Request: Scan the lines below for the word "status". Copy each line you find it in.

Material for this exercise:
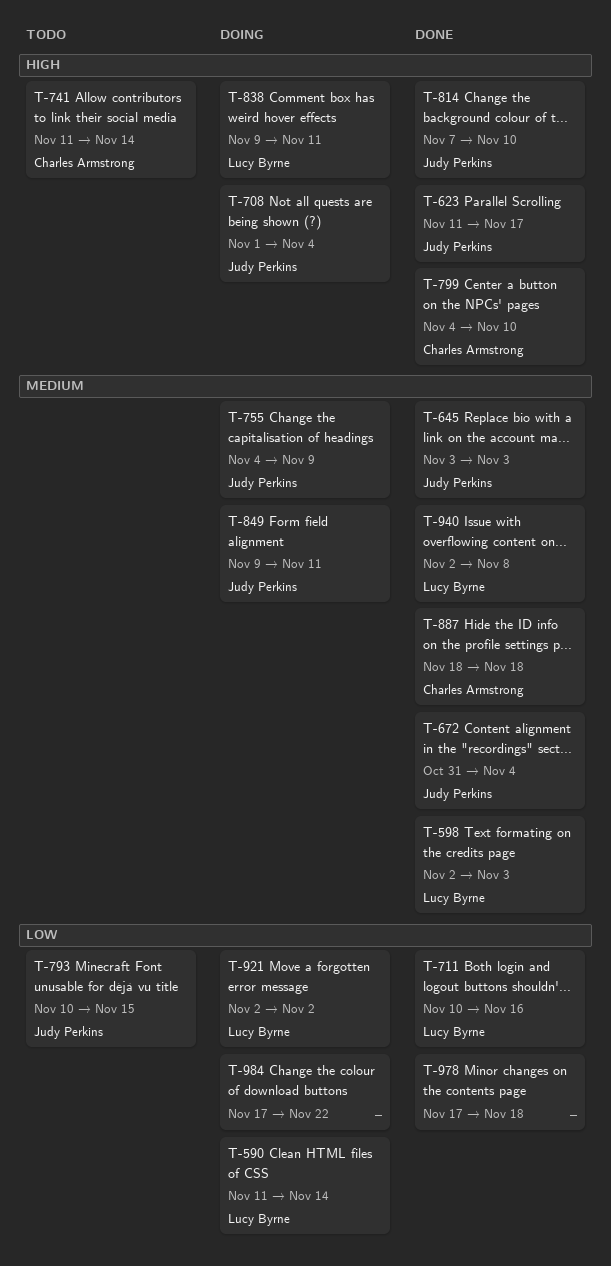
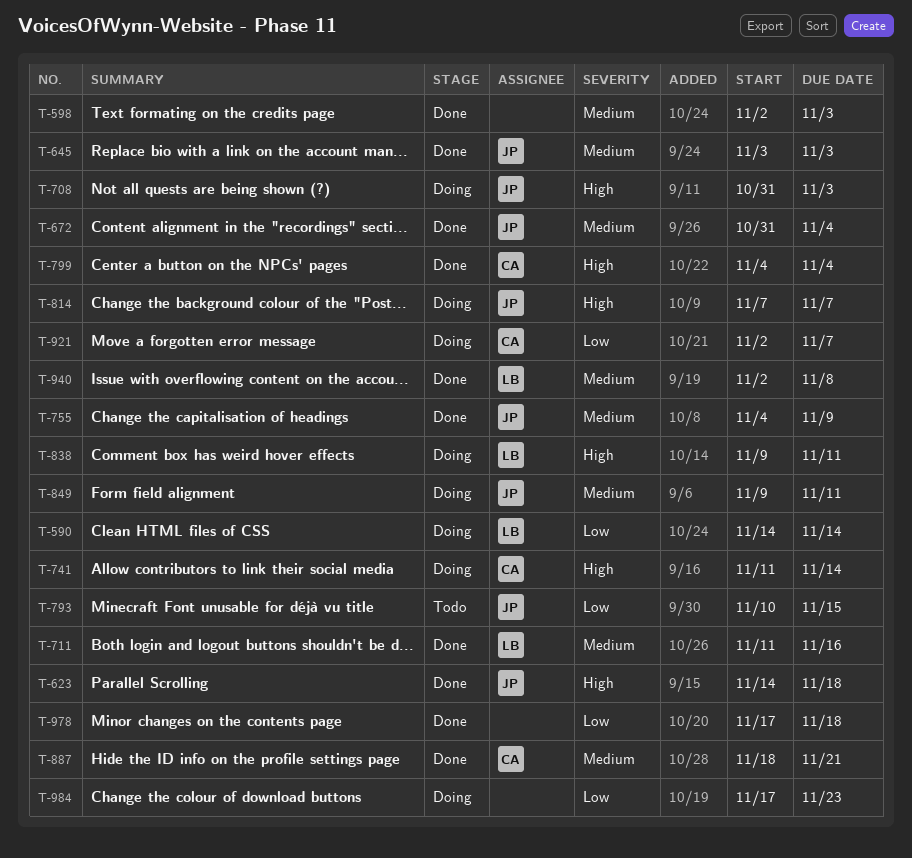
T-590, start: Nov 11 -> Nov 14
T-598, owner: Lucy Byrne -> none
T-623, start: Nov 11 -> Nov 14
T-623, due: Nov 17 -> Nov 18
T-708, start: Nov 1 -> Oct 31
T-708, due: Nov 4 -> Nov 3
T-711, priority: Low -> Medium
T-711, start: Nov 10 -> Nov 11
T-741, status: Todo -> Doing
T-755, status: Doing -> Done
T-799, due: Nov 10 -> Nov 4
T-814, status: Done -> Doing
T-814, due: Nov 10 -> Nov 7
T-887, due: Nov 18 -> Nov 21
T-921, owner: Lucy Byrne -> Charles Armstrong
T-921, due: Nov 2 -> Nov 7
T-984, due: Nov 22 -> Nov 23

Exercise result:
T-741, status: Todo -> Doing
T-755, status: Doing -> Done
T-814, status: Done -> Doing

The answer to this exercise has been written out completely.